Consistent with the SEC’s emphasis on cybersecurity, the Financial Industry Regulatory Authority (FINRA), in its January 2, 2014 Annual Regulatory and Examination Priorities Letter, underscored that cybersecurity remains a top priority, stressing the need to ensure that broker-dealers have up-to-date securities policies and procedures in place in order to protect sensitive customer data from increasingly frequent—and sophisticated—attacks cutting across all industries.

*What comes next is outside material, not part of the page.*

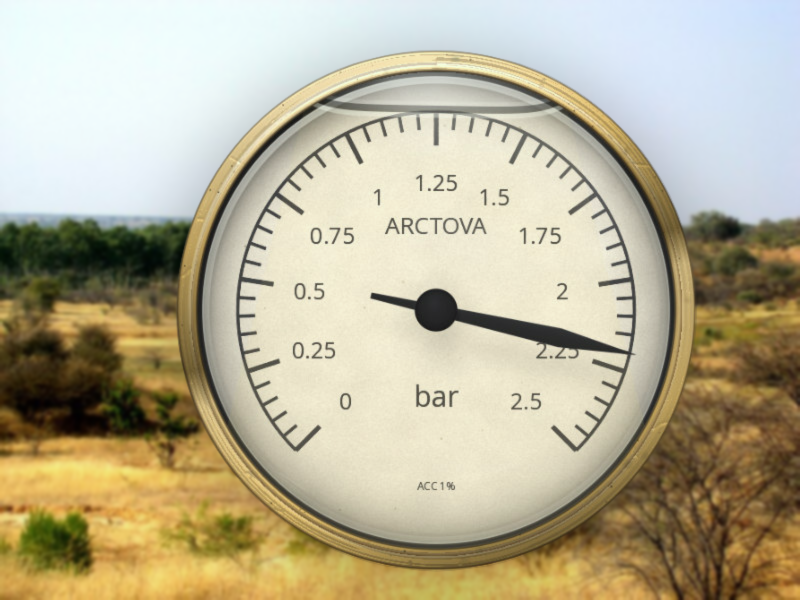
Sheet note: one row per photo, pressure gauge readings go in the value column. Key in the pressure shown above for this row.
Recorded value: 2.2 bar
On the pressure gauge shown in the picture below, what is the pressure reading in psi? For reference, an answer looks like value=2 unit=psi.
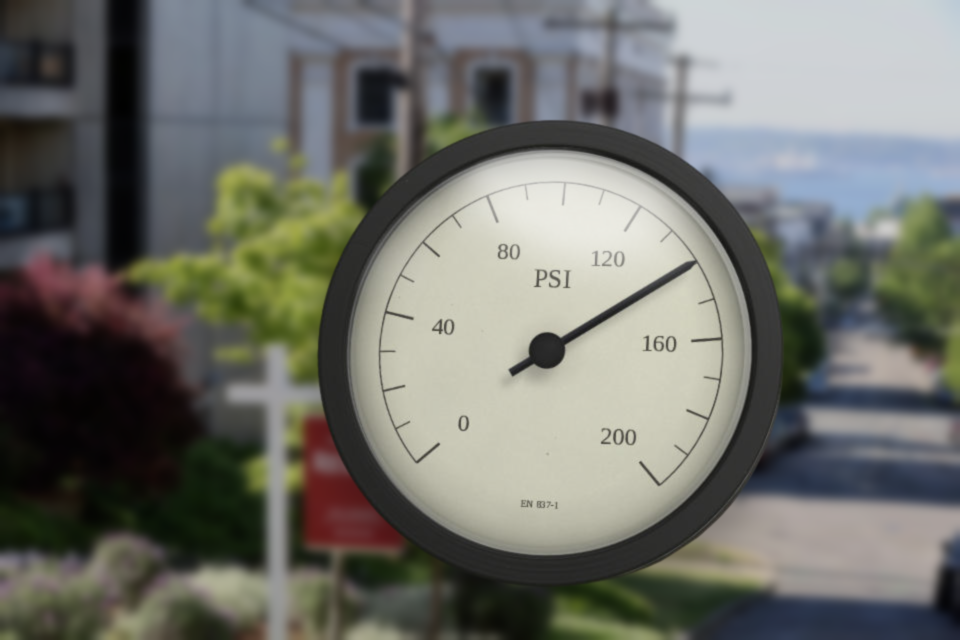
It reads value=140 unit=psi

In February, FINRA announced a cybersecurity “sweep” aimed at assessing broker-dealers’ approaches to managing cybersecurity “in light of the critical role information technology (IT) plays in the securities industry, the increasing threat to firms’ IT systems from a variety of sources, and the potential harm to investors, firms, and the financial system as a whole that these threats pose.” In conjunction with the announcement, FINRA issued targeted examination sweep letters to 20 broker-dealer firms aimed at gathering information on their cybersecurity practices and risk concerns. Speaking at the Roundtable, a senior FINRA official gave a brief review of the “very preliminary” information obtained from the sweep letters, stating that broker-dealers reported their self-assessment of the risks they face from a cyber attack as being greatest in three key areas:
- Operational risks from outside events and persons outside the firm with access to their systems, as their top concern
- Risks from the inside by employees of the firms
- Risks from hackers
One other theme that emerged from the Roundtable is the increased awareness of—and attention to—the cybersecurity threat at the public company board level. Panelists stressed that while cybersecurity used to be the province of the Audit Committee, today it is a major focus of the entire board. Recently announced public company data breaches quickly spawned shareholder litigation in addition to regulatory interest. We can expect that the conjunction of increased regulatory attention, particularly in the area of disclosure, and public company board of director oversight of cybersecurity risks, will be watched with interest by shareholders of public companies.
There is no doubt that cybersecurity issues have the attention of the SEC. This is consistent with the trend among financial services regulators that was most recently reflected in guidance from the CFTC describing the data security requirements for covered financial institutions. Given the fact that the SEC has not undertaken an update to its principal privacy and security regulation (Regulation S-P) since an interim rule was issued in 2008, the Commission has work to do on that regulation, in addition to considering issuance of supplemental disclosure guidance. Whether the SEC’s heightened interest in cybersecurity will result in concrete action remains to be seen. In the meantime, firms and companies regulated by the SEC that have not implemented a cybersecurity program should begin the process. Those that have a program in place should review it in light of SEC’s demonstrated interest and the guidance already issued by other financial regulators—and all should be ready for more to come.